──────── Document text

THE labor sector has many problems, which the Department of Labor and Employment tries hard to solve. Some of these are old and complex challenges, such as the demand by workers for better compensation which should be balanced with the
equally compelling desire of employers to rein in wages and increase profitability.

It is good that under Secretary Silvestre Bello III, the DOLE is coping with many of these problems, including those of the Overseas Filipino Workers (OFWs).

Lately, Bello announced the forthcoming smooth repatriation of some 2,500 workers from Saudi Arabia who had been found to be illegals or without valid contracts. The government will shoulder their trip home, and provide help so that their skills would find them employment locally. Even financial assistance to tide them over the hard times before they can land new jobs would be provided.

It is worth mentioning that doable reforms in the labor exporting sector are being addressed presently. One such move is the launching of the i-DOLE or identification card for OFWs, set on July 12.

Filipinos working abroad had to secure their overseas employment certificates (OECs) from the Philippine Overseas Labor Offices in their host countries whenever they return to the Philippines for a vacation. They again fall in line to get this document on their return to their jobs abroad.

It would not be so much trouble for our OFWs to do this if not for the long queues in these offices. Now with the i-DOLE ID cards, they need not get these certificates. They can easily show these cards at the airport terminals to validate their status and
avail themselves of free terminal fees. The cards will be mailed to their home addresses, Bello said.

This ID system is so convenient and simple that we wonder why other DOLE administrations did not think of this, or having thought of it, did not have the good sense to implement it right away.

Migrant workers have campaigned for years for the abolition of the OECs. Now under President Rodrigo Duterte and Secretary Bello, they finally got their wish.

For sure, other departments especially those with direct dealings with the public can see and appreciate reforms in their systems of public service delivery, many of which emanate from their clientele themselves.

It is worthwhile to evaluate these suggestions. Who knows, the government might save money from streamlining the procedures and the people might get the fast and efficient service that they, as taxpayers, truly deserve.

────────────────

:: Exercise ::
Copy the passage of the piece on labor reforms from "Migrant workers have" to "got their wish.", switching "campaigned" to "lobbied".

──────── Dataset content

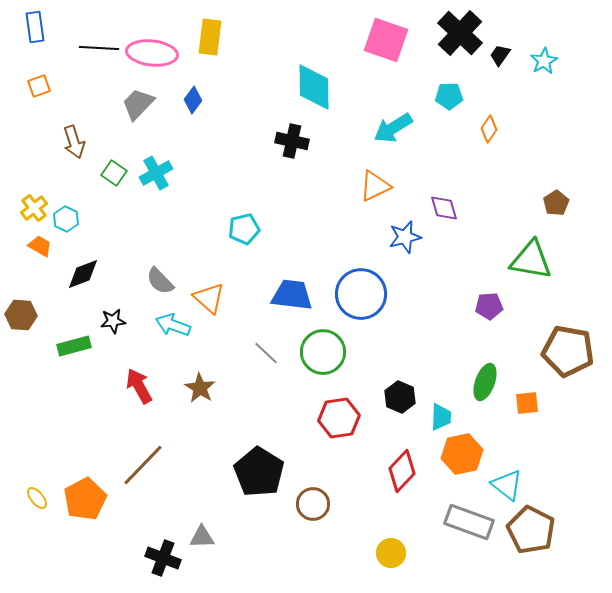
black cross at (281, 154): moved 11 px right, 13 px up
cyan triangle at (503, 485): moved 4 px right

────────────────
──────── Dataset content

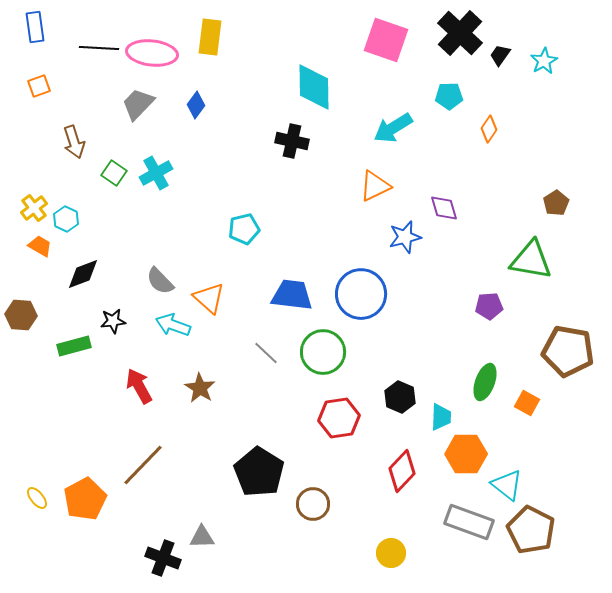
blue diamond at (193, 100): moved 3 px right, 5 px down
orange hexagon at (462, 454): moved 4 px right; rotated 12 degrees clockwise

────────────────

:: Output for this exercise ::
Migrant workers have lobbied for years for the abolition of the OECs. Now under President Rodrigo Duterte and Secretary Bello, they finally got their wish.